Chairwoman Randi Lone Eagle.
“[Our Reservation] is a place of such pristine and untouched land. You have to see it. You have to actually go there,” said Chairwoman Lone Eagle. “Inviting you guys to come was to really be open-minded and to showcase what we have in the Great Basin area and what is still available: medicines, food and plants and traditional things that we utilize.”
“One thing that surprised us was how much of the community was pretty resistant to having something like solar panels on their tribal lands. And around tourism too,” said Rubey. “That was really eye opening and informative of what their land means to them, and then gave the team a challenge of thinking outside the box of what else might they be able to do.”

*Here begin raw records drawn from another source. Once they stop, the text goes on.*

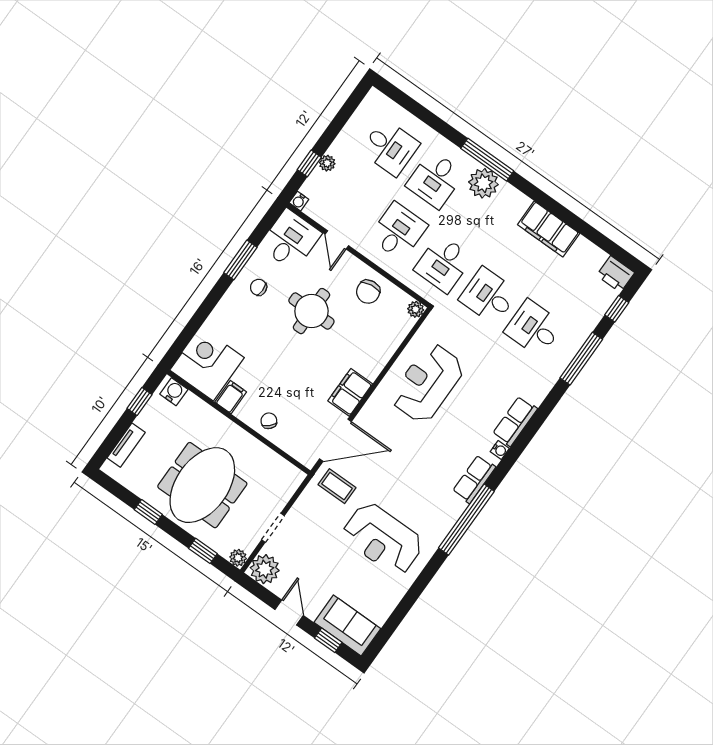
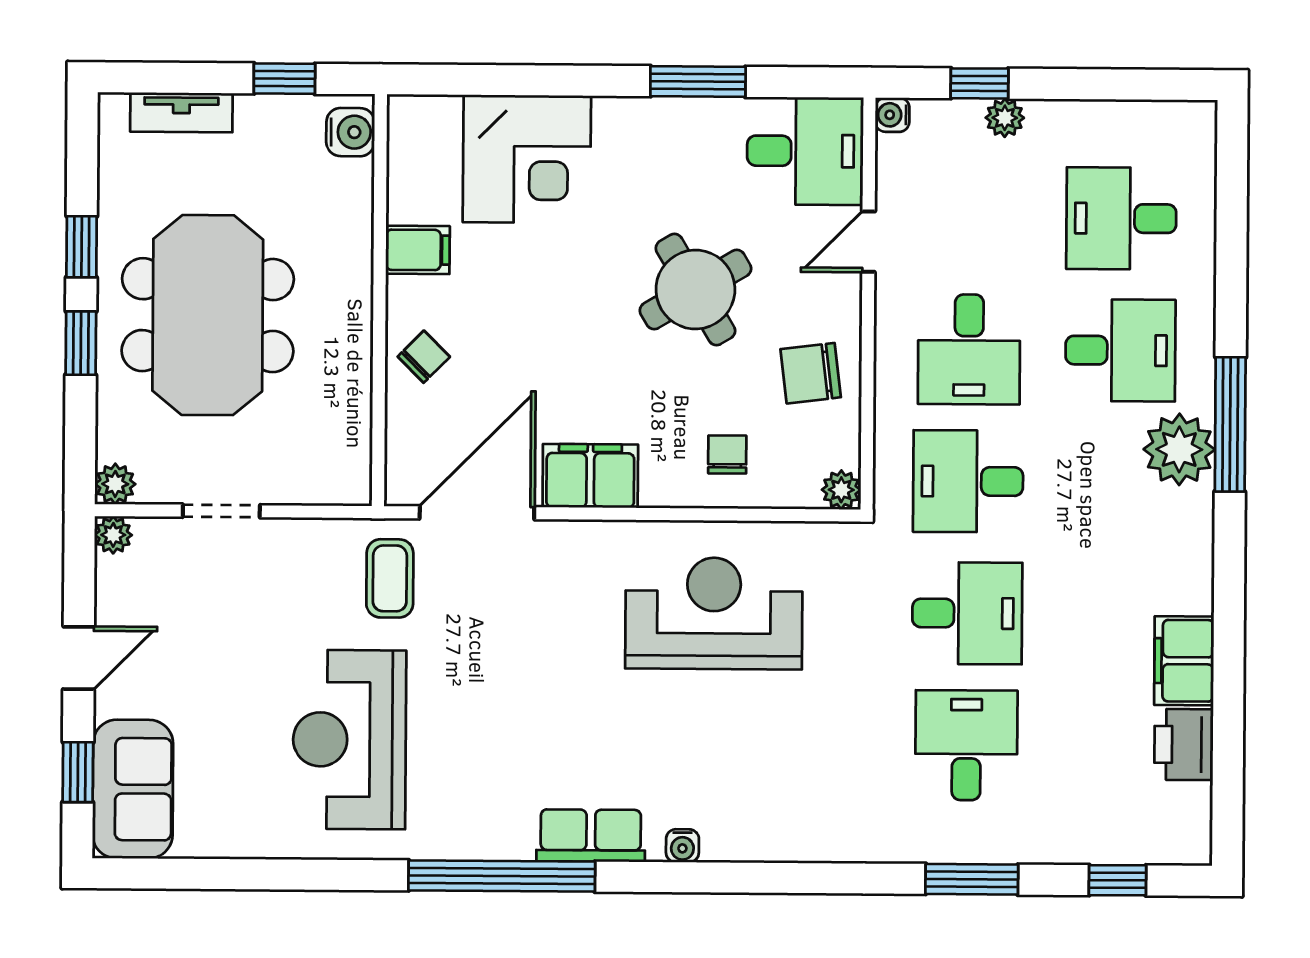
desk: (390, 147) -> (1121, 218), turned 90
desk: (435, 180) -> (1120, 350), turned 180
filing cabinet: (549, 229) -> (1184, 661), width x0.67, depth x0.86
desk: (398, 231) -> (969, 349), turned 90
printer: (616, 274) -> (1184, 744), moved
chair: (259, 287) -> (727, 454), moved
desk: (489, 296) -> (967, 613), turned 90
round table: (311, 311) -> (695, 290), turned -31
window: (581, 359) -> (972, 879), width x0.69
corner desk: (207, 364) -> (527, 159), moved, turned 90
row of seats: (515, 421) -> (759, 836), removed
door: (335, 440) -> (477, 513), swing flipped
meeting table: (202, 485) -> (208, 315), turned 90
window: (203, 551) -> (81, 343), moved
plant: (265, 569) -> (113, 535), width x0.53, depth x0.53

In the end, following more conversations, interviews and multi-generational focus groups during a community meeting at the Tribal headquarters, the team’s recommendations centered on investing in real estate and hiring a grant writer to bring in more funding for services. Brokoff said the group heard the real estate idea mentioned in several interviews. He led a high-level modeling presentation during a presentation to the Tribal Council at the end of their visit to the community. After the Council gave their endorsement, the team took the idea back to campus and spent a lot of time forecasting financials and suggestions for next steps.
Since the final presentation in November, Chairwoman Lone Eagle reports that the job description for a grant writer has been posted. In addition to actionable steps toward economic sovereignty, the Frontlines team, Tribal Minds and the Summit Lake Paiute have formed important connections with this partnership.

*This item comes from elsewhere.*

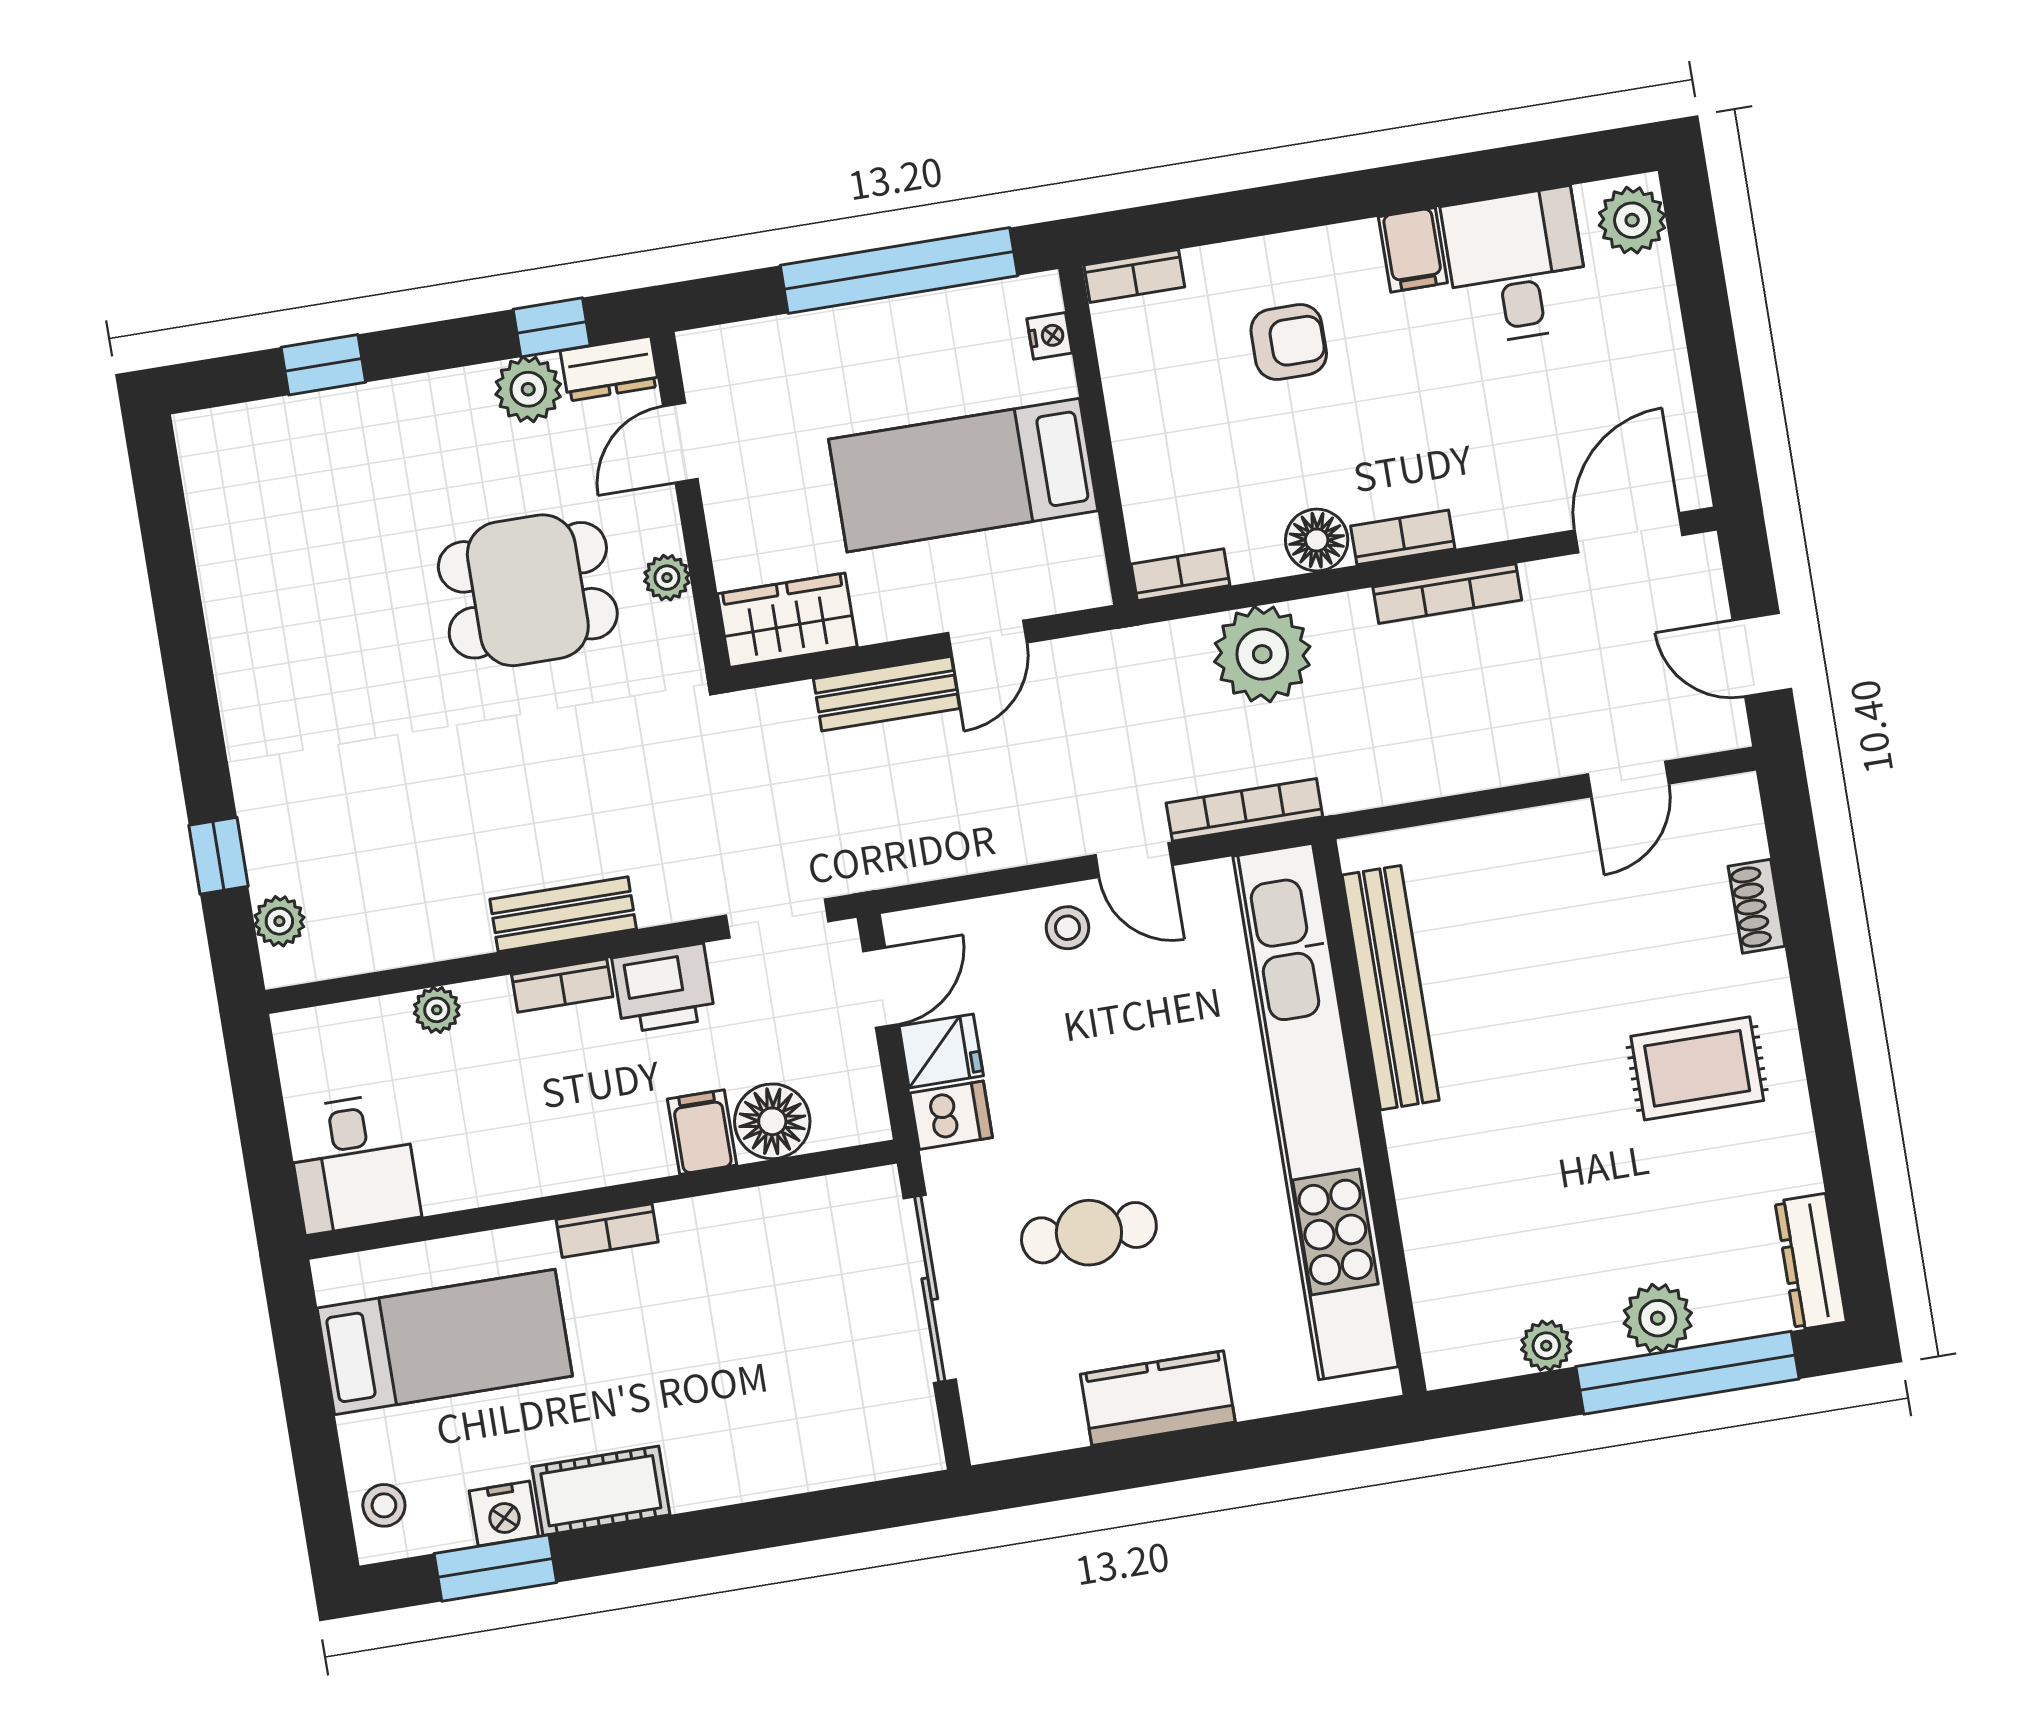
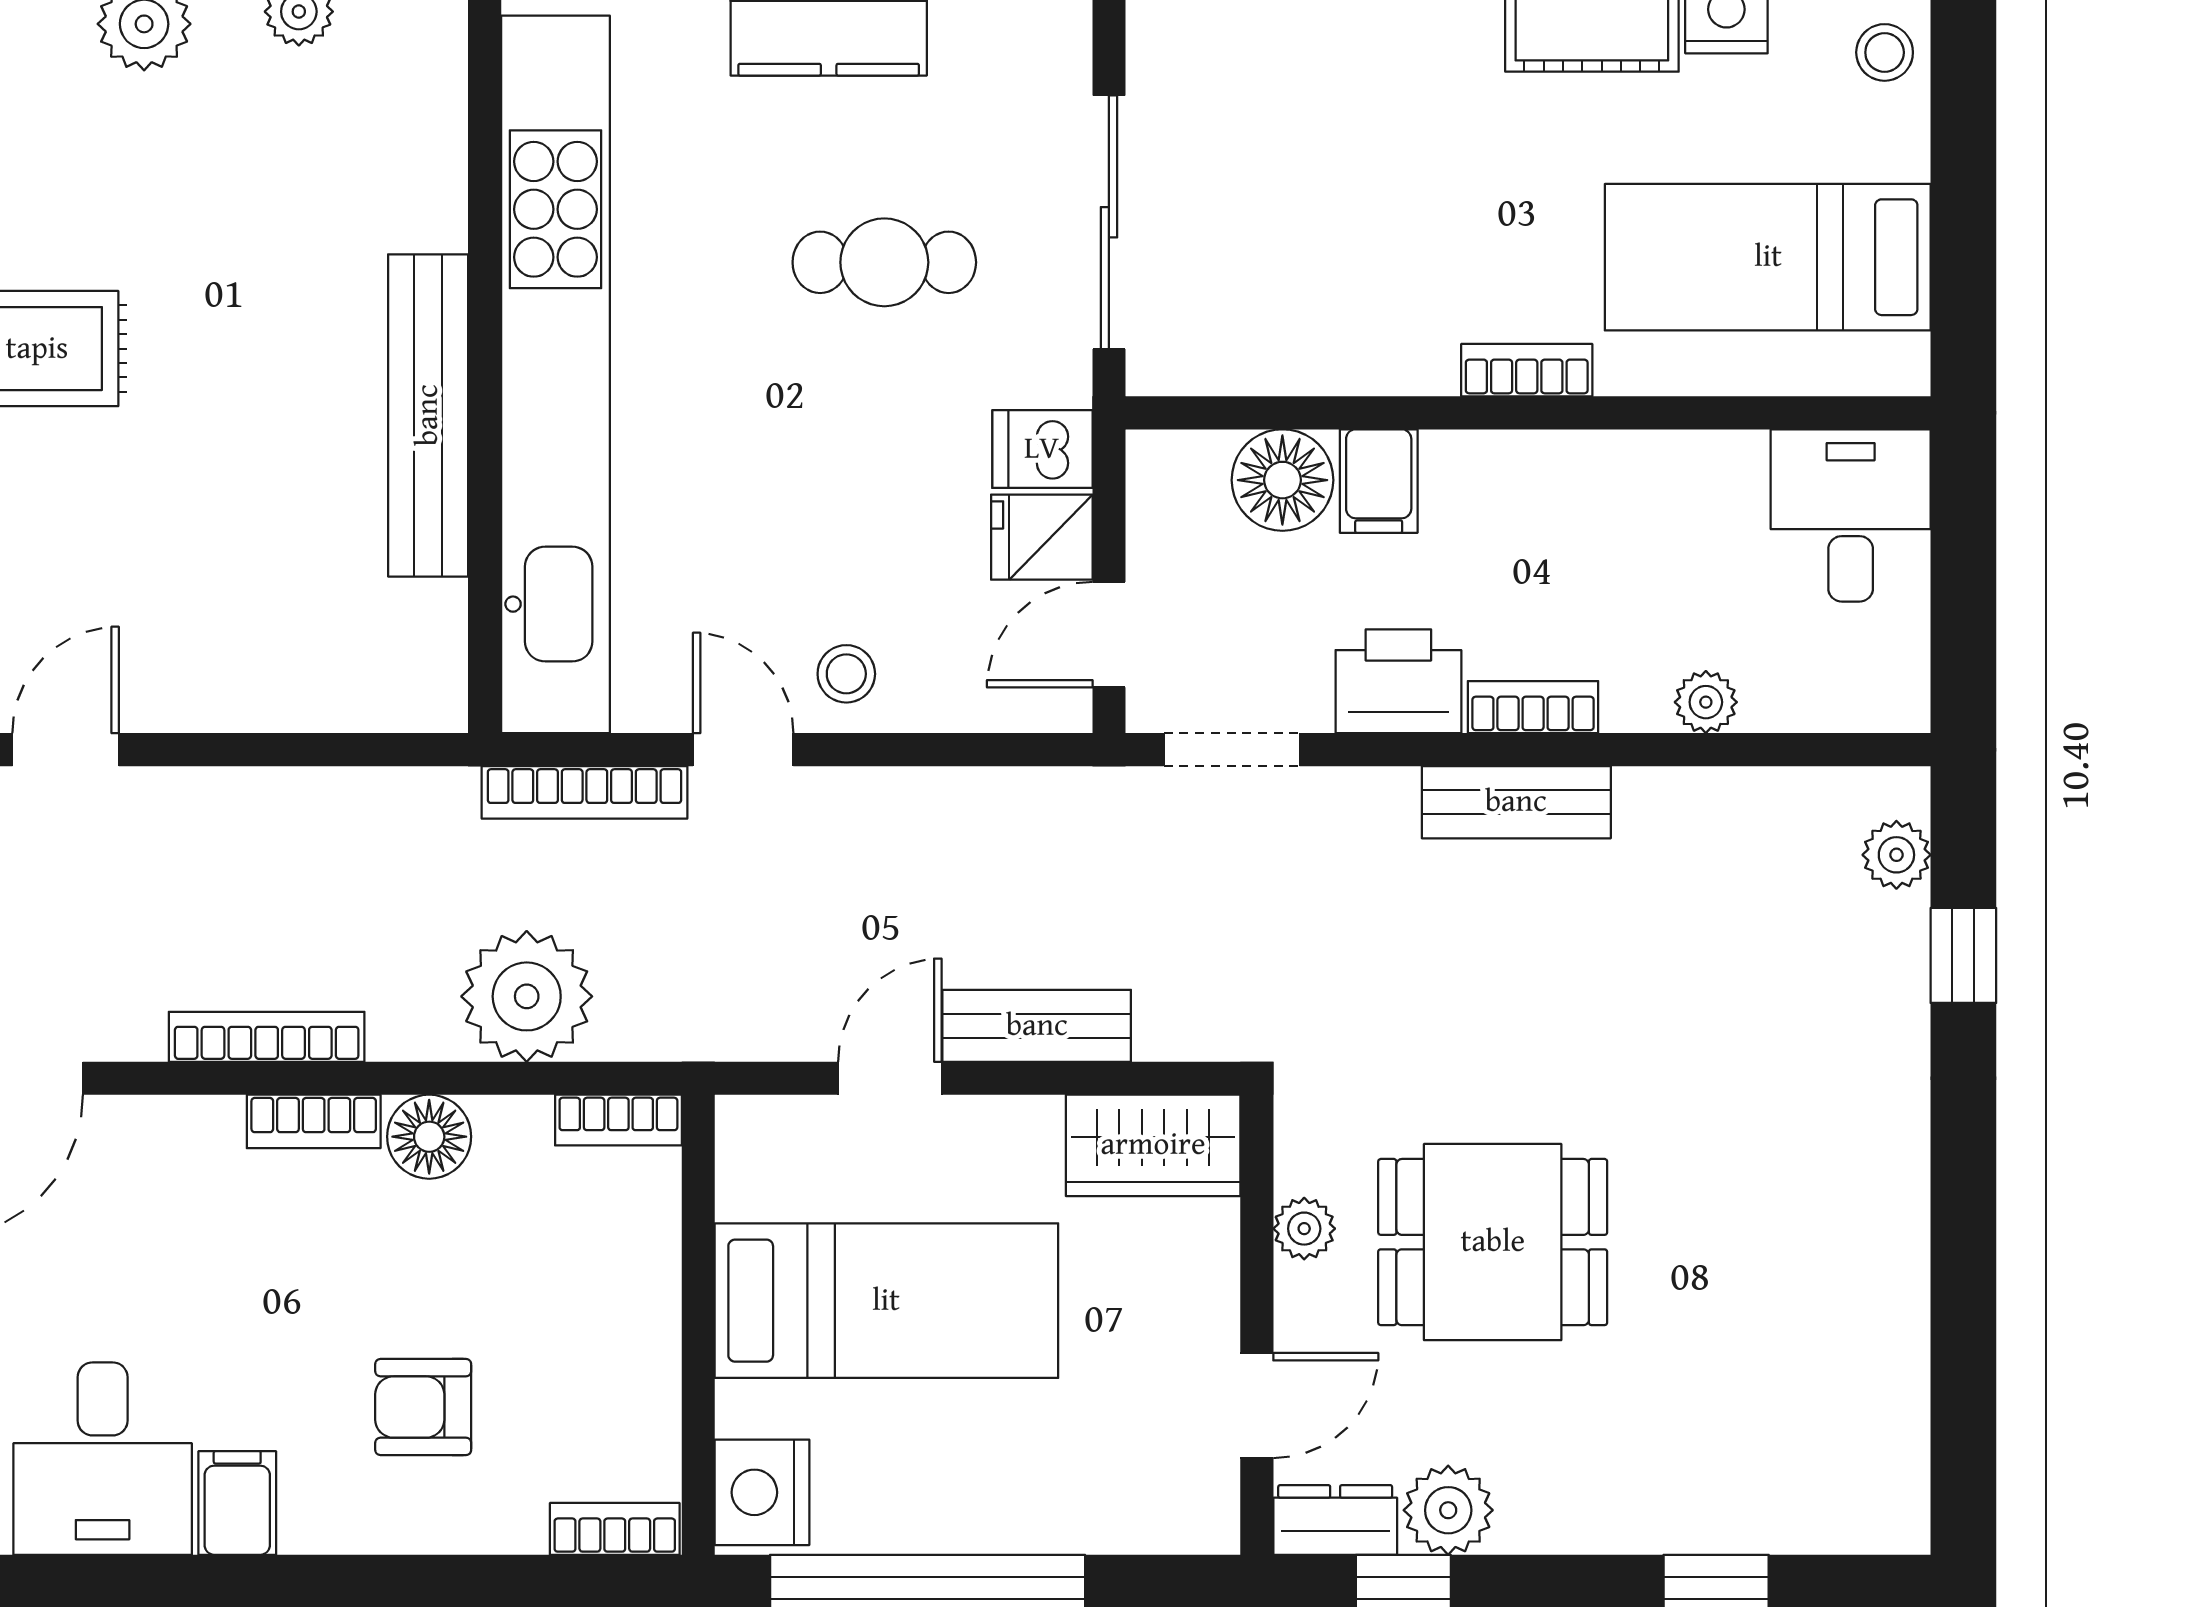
nightstand: (1049, 336) -> (762, 1492), width x1.89, depth x1.79
bench: (1391, 988) -> (428, 415), moved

“We're learning from each other together,” said Rubey. “The heart of Frontlines in America is the belief in the dignity of work, the freedom to make a living, to have options, to be accepted. It was a really good fit for our students to become more aware of the generational and historical trauma that tribes have faced. There's a lot of healing that needs to be done. And as we think about what role economic empowerment plays in all of that, our Frontlines lens brings something unique to the equation.”